→ **WRITTEN TASK**:
Each line from the one containing "Rendered at 1500 by 1125 pixels." through the last line of the data below is to be written out verbatim, and nothing more.

[Document understanding data]
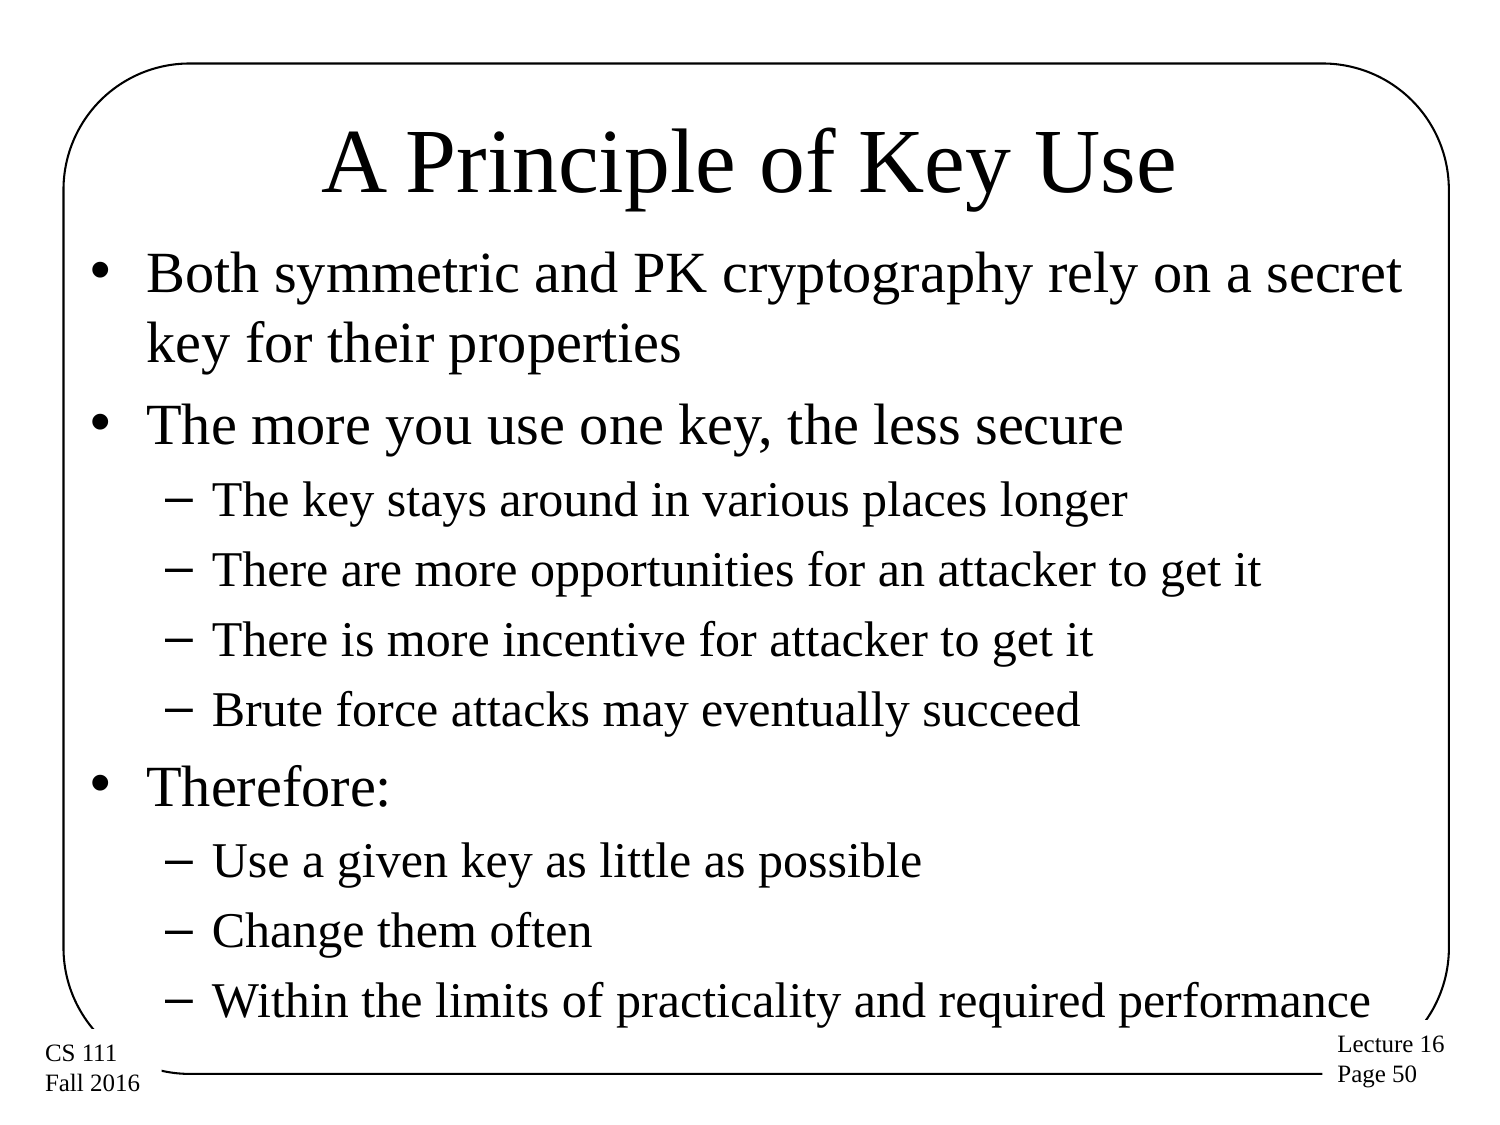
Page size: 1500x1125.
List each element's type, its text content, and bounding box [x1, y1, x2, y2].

title A Principle of Key Use [74, 61, 1426, 226]
list Both symmetric and PK cryptography rely on a secret key for their properties The more you use one key, the less secure The key stays around in various places longer There are more opportunities for an attacker to get it There is more incentive for attacker to get it Brute force attacks may eventually succeed Therefore: Use a given key as little as possible Change them often Within the limits of practicality and required performance [74, 226, 1426, 970]
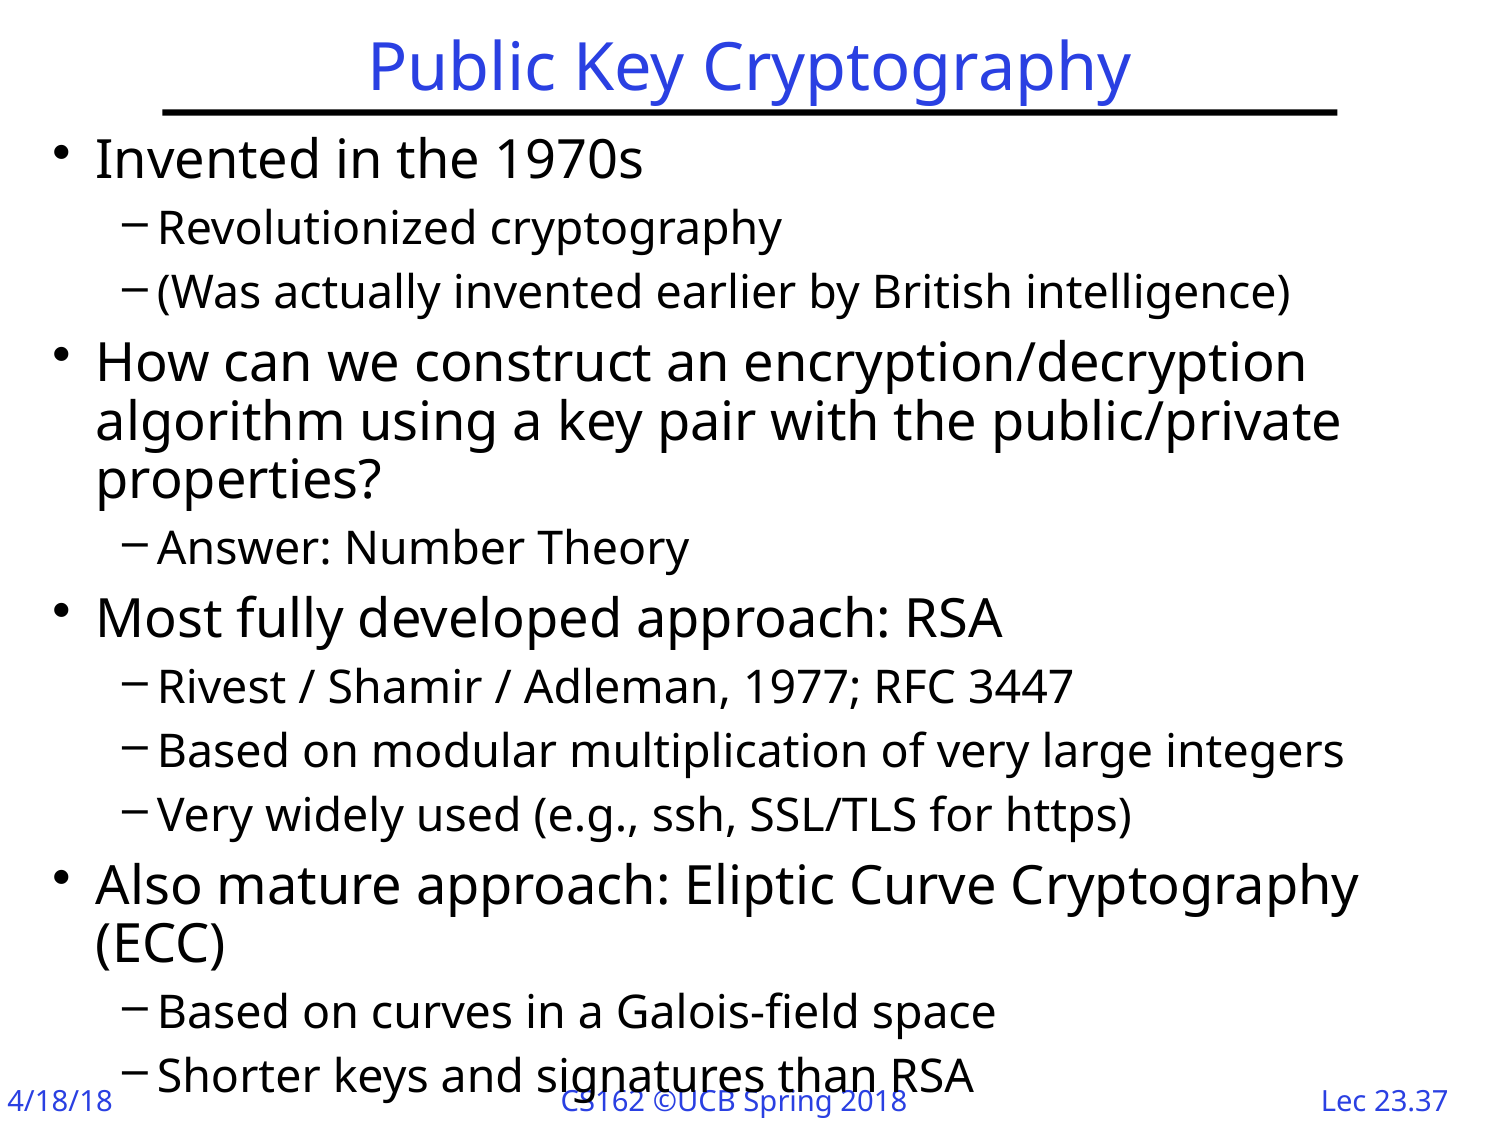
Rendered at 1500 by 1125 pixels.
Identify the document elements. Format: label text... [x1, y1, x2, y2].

→ **ANSWER AREA**:
Rendered at 1500 by 1125 pixels.
Identify the document elements. Format: label text... [x1, y1, x2, y2].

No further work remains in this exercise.